Josie bit down on her lower lip as she worked her hands up to my elbows, her thumbs pressing on the insides. “I have deeper, darker secrets.”

“You do?” My voice was low, rough. The constriction in my chest was lessening. “Did you cut off the heads of your Barbies or something?”

She laughed softly. “No, but I did cut their hair and tried to dye it with markers.”

“Of course,” I murmured.

Rising onto her knees in front of me, she tightened her grip on my elbows, and I was absolutely helpless to move. Made powerless by a girl who thought she had darker secrets than me. “I wished, more than once when I was younger, that I had a different mom. That’s pretty bad.”

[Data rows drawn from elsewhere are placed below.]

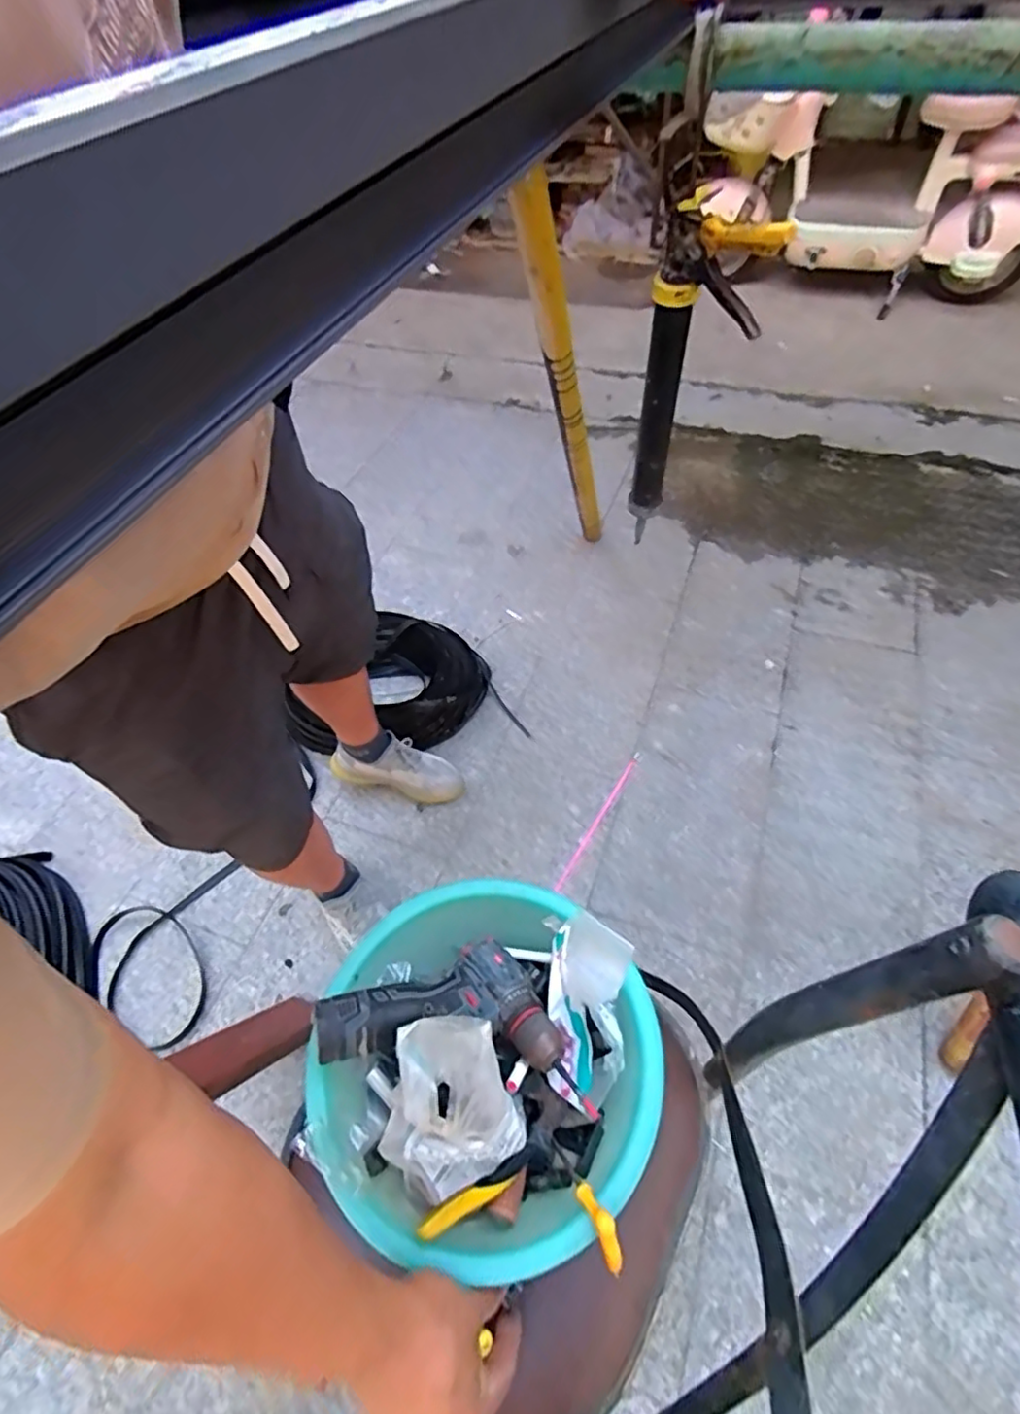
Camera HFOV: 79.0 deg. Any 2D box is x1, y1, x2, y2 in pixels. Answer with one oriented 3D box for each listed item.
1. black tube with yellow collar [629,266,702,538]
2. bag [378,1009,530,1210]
[{"bbox_3d":[0.225,-0.426,0.950,0.062,0.396,0.046,14,55,15],"label":"black tube with yellow collar"},{"bbox_3d":[-0.051,0.304,0.479,0.103,0.103,0.109,-22,54,-11],"label":"bag"}]

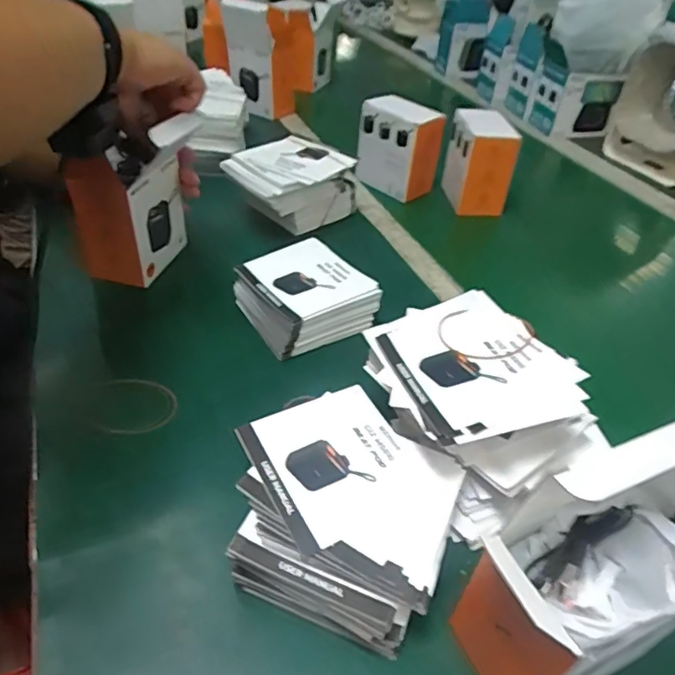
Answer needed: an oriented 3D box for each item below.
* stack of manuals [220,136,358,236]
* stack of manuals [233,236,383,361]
[{"bbox_3d":[-0.054,-0.187,0.677,0.151,0.080,0.103,-26,49,-30],"label":"stack of manuals"},{"bbox_3d":[-0.033,-0.043,0.547,0.115,0.043,0.118,-19,46,-24],"label":"stack of manuals"}]

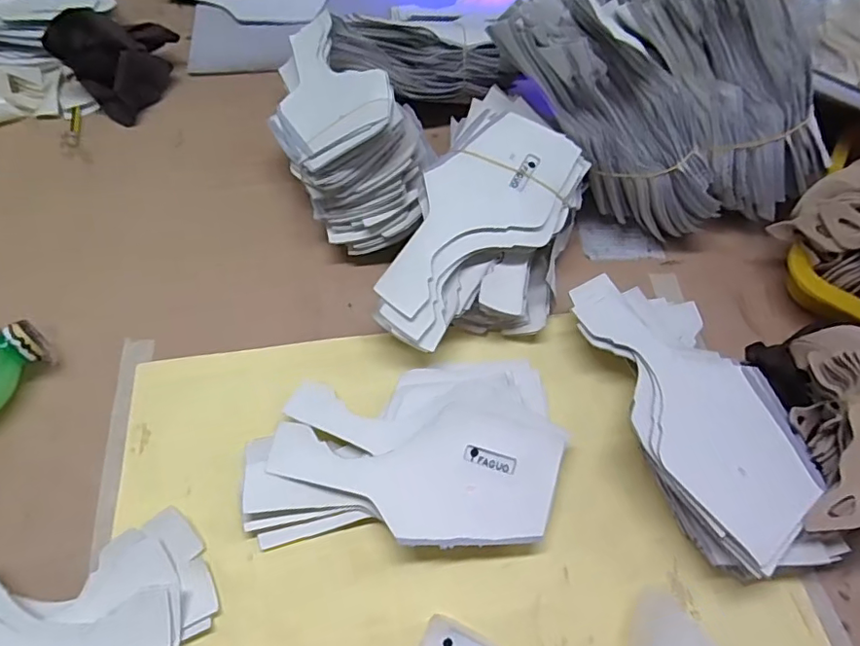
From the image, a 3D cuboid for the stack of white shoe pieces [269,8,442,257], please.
[{"bbox_3d":[-0.080,-0.172,0.503,0.113,0.101,0.248,-22,61,-15],"label":"stack of white shoe pieces"}]

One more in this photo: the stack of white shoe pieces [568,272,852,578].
[{"bbox_3d":[0.184,0.064,0.399,0.103,0.051,0.220,-12,59,-9],"label":"stack of white shoe pieces"}]

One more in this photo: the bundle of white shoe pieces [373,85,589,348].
[{"bbox_3d":[0.051,-0.075,0.453,0.124,0.094,0.230,18,59,9],"label":"bundle of white shoe pieces"}]

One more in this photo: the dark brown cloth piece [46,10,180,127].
[{"bbox_3d":[-0.314,-0.277,0.569,0.068,0.086,0.110,23,60,12],"label":"dark brown cloth piece"}]

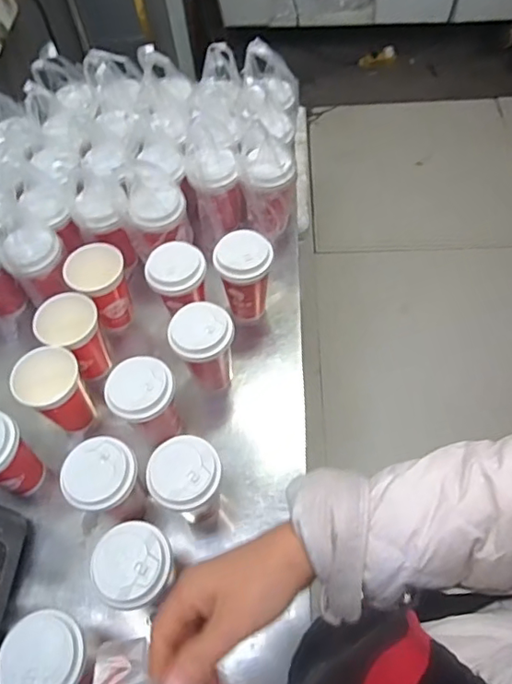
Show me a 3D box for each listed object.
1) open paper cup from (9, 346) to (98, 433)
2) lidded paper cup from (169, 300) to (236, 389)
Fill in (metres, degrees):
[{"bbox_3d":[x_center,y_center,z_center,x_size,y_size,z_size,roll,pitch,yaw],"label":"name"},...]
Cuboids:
[{"bbox_3d":[-0.258,0.067,0.717,0.084,0.113,0.076,-41,65,-19],"label":"open paper cup"},{"bbox_3d":[-0.066,0.016,0.736,0.083,0.141,0.070,-24,61,-10],"label":"lidded paper cup"}]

I found myself leaning toward her. Our faces separated by scant inches. “I think most people would sympathize with that.”

“Maybe. I’m just pointing out that no one is perfect, especially me.”

Josie was the closest thing to perfect I’d ever met, and she had no idea. The realization was a shot to the chest. When had this happened? When had I gone from being a one-man show, always alone with nothing meaningful, to having this right in front of me, in me? I closed my eyes as I dragged in a deep breath. I don’t even know why I said what I did. Then again, I didn’t know why I’d told Josie all the things I had before. “I don’t feel that way.”

“What?”

When I opened my eyes, she was staring at me with those big, blue ones. “When I’m with you, I don’t feel like a monster. I forget.” And that was the damn truth—a scary truth. “I forget all the things I’ve done that make me not deserve this.”

Josie didn’t respond, and for a long moment, she didn’t move, but then I felt her soft lips brush my forehead. The gentle, chaste touch shocked me, and I jerked back, staring at her. My heart pounded like a jackhammer.

Her smile was hesitant, but her grip on my arms was strong. “You’re staying with me,” she said, flushing pink as she ducked her chin. “It’s settled, like it or not.”

Then she sort of climbed up, forcing me back against the headboard and onto my ass, her movements awkward and shy as she looped her arms around my shoulders. I stiffened as she wiggled down, getting herself comfortable in my lap. Once situated, she grabbed my arms and folded them around her.

All I could do was stare at her, but as seconds turned into minutes, and as my muscles began to relax, I stayed with her.

Chapter 26

“YOU RUN like a girl.”

I scowled at Seth’s back and huffed out, “I am a girl.”

“Doesn’t mean you need to run like one,” he called out, hitting the main pathway that led around the academic buildings.

This time I made a face that didn’t last long, because I felt like I might pass out. Luke had bowed out on the afternoon run. Not that I blamed him. A cold snap had dropped the temps into what felt like lung-freezing territory and I couldn’t feel my face.